* **ESERCIZIO BREVE 1**
Secondo l'estratto su Simone Weil, quale messaggio richiama "L'ispirazione occitana"?
* **ESERCIZIO BREVE 2**
Scriva il seguito dell'estratto su Simone Weil e il tema del potere, riprendendo dopo la sua ultima frase.

* **ESTRATTO DEL DOCUMENTO**
* * * * *

La forza annienta, anche il pacifismo

Tre testi  di Simone Weil sul tema del potere. Ma centrati sul terzo, “L’Iliade, il poema della forza”
“Non ricominciamo la guerra di Troia” è un breve scritto che prende forza dall’uscita, alla vigilia della guerra nel 1939. Verrà l’anno dopo “L’Iliade o il poema della forza”. “L’ispirazione occitana” richiama il messaggio di Cristo: riconoscere la forza, e rifiutarla: “Riconoscerla come unica sovrana di questo mondo e rifiutarla con disgusto e disprezzo”. Simone Weil è qui già alla fase ultima, del  mistiscismo disincarnato.

* * * * *

* **MATERIALE**

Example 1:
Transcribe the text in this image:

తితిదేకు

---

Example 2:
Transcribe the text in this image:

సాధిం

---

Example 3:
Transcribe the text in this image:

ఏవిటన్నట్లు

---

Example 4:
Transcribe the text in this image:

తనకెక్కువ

* * * * *

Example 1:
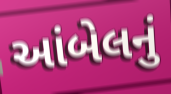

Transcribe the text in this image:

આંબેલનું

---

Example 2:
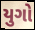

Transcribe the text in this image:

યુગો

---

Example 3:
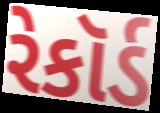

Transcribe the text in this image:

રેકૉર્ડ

* * * * *

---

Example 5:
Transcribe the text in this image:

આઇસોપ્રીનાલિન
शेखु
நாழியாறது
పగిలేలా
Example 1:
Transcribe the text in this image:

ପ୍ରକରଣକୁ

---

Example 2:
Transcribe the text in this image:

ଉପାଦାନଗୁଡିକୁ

* * * * *

* **RISPOSTA 1**
Il messaggio di Cristo: riconoscere la forza e rifiutarla.

* **RISPOSTA 2**
Ne “L’Iliade” argomenta l’inconclusività della violenza, che pure si impone: “La forza trasforma chiunque da essa venga toccato”. Non è una soluzione se non distruttiva. Omero vi rappresenta non atti di eroismo, né l’imperscrutabilità del divino, ma la Forza, che rovina chi ne usa e annienta  chi la subisce. Il poema è anche l’assenza del perdono. Non c’è magnanimità, e non c’è il perdono – non c’è nella cultura greca. Ambigua categoria che la cristianità introdurrà. Omero, come le sue divinità, guardano imparziali e impassibili le sventure, dei Troiani come degli Achei. Senza perdono, l’uomo è ridotto alla sua finitezza. Ed è questo il racconto che, in filigrana storica, fonda l’Occidente. Nel mito, ma anche, nell’attualizzazione del mito, nell’Europa che Simone Weil viveva nel 1940 – nell’Europa tout court?
Un rifiuto combattivo e combattente, che il suo pacifismo impegnato, nella Resistenza – dopo un momento di “non belligeranza” nella Francia ad amministrazione italiana - e quindi nella guerra. Al punto da morirne – senza volerlo ma come di un lasciarsi morire.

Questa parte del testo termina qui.